Collect every line in the records below that contains the word "pitch", and copy each of those lines in full.

[Start of section]

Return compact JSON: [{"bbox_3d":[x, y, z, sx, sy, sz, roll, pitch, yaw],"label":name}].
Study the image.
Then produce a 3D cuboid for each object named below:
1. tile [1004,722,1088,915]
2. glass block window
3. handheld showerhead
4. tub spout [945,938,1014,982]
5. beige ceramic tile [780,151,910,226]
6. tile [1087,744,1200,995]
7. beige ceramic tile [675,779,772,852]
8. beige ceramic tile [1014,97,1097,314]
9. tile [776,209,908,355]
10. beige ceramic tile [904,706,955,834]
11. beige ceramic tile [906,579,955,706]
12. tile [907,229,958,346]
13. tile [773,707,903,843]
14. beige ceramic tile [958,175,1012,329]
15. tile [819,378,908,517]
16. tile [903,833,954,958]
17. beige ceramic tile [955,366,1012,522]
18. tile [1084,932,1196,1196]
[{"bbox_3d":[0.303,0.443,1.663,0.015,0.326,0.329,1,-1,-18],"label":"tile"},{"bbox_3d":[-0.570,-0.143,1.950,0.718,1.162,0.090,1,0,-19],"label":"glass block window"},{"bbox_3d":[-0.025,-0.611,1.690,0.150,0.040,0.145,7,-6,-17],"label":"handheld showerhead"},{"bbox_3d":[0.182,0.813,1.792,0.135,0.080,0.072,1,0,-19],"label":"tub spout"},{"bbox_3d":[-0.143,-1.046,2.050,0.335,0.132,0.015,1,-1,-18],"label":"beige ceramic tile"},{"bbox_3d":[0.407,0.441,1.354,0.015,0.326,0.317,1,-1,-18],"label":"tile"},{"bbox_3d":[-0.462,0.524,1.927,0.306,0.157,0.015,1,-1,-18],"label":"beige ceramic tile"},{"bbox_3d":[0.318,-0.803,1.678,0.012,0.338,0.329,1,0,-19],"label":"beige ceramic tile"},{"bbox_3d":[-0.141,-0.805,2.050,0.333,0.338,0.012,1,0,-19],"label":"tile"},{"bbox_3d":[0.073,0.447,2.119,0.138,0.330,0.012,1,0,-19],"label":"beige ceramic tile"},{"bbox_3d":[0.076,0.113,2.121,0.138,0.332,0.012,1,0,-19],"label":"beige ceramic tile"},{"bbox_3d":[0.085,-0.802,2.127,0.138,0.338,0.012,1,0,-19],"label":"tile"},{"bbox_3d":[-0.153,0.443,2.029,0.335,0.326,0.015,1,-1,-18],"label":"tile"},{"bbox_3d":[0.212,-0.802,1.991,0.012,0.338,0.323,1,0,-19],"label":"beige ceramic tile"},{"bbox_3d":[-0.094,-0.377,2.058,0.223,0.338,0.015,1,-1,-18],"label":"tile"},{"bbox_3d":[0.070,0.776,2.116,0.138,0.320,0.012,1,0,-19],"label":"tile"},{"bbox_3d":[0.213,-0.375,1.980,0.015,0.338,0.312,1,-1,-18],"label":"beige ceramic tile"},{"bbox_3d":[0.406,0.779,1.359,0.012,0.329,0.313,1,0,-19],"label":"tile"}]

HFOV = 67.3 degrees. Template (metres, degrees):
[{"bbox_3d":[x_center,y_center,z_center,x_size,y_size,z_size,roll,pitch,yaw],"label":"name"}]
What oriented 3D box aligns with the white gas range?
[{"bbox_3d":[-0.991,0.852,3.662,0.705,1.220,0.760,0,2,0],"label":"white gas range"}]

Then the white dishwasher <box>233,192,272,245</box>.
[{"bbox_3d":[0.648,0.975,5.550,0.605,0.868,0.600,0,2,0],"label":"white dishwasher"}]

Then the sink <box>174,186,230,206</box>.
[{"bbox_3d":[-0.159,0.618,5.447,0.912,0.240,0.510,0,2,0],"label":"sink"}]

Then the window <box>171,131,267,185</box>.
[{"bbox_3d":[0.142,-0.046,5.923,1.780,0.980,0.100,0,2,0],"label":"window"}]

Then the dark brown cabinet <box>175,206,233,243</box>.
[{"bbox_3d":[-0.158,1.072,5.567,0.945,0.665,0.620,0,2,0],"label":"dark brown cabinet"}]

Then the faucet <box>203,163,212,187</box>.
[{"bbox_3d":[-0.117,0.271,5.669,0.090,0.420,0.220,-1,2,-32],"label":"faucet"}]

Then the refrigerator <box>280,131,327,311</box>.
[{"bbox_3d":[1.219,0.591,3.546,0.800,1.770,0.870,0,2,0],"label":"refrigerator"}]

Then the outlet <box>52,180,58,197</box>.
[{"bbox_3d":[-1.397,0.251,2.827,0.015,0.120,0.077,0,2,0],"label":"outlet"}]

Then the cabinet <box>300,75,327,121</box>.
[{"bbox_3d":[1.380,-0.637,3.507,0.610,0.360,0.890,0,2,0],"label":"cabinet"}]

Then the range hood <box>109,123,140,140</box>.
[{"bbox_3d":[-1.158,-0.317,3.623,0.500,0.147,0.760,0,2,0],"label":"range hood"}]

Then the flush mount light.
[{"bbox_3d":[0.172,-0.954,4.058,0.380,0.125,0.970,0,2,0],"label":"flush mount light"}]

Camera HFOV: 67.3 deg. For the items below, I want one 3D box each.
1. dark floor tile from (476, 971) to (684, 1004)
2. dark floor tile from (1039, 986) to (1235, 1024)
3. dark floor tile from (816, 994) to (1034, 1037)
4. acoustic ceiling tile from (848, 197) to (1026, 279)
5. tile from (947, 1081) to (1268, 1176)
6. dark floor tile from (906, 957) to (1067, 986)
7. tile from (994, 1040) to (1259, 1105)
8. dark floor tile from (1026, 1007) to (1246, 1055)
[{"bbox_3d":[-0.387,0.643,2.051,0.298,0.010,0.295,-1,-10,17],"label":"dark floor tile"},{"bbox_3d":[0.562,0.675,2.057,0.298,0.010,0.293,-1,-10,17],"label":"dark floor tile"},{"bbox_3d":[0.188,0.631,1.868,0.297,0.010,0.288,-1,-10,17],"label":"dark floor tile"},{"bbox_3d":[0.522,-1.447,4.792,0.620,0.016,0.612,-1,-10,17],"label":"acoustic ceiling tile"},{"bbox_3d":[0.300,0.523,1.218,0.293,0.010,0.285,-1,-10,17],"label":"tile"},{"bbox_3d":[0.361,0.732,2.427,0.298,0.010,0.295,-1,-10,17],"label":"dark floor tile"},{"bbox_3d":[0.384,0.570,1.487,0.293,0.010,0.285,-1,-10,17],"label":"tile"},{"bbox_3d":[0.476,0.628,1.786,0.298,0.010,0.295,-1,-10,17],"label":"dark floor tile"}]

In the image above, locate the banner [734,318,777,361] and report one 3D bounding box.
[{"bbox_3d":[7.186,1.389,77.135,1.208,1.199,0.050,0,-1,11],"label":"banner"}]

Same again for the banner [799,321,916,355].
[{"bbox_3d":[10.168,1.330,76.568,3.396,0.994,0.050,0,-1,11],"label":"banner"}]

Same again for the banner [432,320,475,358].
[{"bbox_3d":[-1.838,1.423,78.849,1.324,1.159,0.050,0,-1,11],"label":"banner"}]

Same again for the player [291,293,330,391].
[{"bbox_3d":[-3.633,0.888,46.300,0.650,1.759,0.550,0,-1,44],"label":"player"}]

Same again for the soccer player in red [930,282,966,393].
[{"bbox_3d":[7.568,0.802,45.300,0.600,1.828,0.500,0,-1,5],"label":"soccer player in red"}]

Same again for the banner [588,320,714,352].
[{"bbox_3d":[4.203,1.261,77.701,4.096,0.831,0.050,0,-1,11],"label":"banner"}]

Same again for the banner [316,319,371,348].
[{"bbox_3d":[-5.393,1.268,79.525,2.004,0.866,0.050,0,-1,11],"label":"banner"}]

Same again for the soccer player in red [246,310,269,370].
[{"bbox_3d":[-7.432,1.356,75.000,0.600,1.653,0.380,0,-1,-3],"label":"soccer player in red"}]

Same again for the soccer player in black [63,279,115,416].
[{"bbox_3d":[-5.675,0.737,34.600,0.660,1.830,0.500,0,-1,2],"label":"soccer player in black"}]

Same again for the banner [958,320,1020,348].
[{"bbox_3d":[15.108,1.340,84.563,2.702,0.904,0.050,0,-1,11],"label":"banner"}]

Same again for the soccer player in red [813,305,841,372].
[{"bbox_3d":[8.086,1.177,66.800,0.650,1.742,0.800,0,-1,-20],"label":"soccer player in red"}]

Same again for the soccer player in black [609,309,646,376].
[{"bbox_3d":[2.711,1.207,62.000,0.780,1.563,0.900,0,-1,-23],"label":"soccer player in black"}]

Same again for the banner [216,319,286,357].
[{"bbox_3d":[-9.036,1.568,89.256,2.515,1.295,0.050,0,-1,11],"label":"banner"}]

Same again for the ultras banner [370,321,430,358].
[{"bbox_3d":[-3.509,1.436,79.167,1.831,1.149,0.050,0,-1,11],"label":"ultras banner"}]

[End of section]

▶ **Response to this task**:
Return compact JSON: [{"bbox_3d":[x, y, z, sx, sy, sz, roll, pitch, yaw],"label":name}].
[{"bbox_3d":[x_center,y_center,z_center,x_size,y_size,z_size,roll,pitch,yaw],"label":"name"}]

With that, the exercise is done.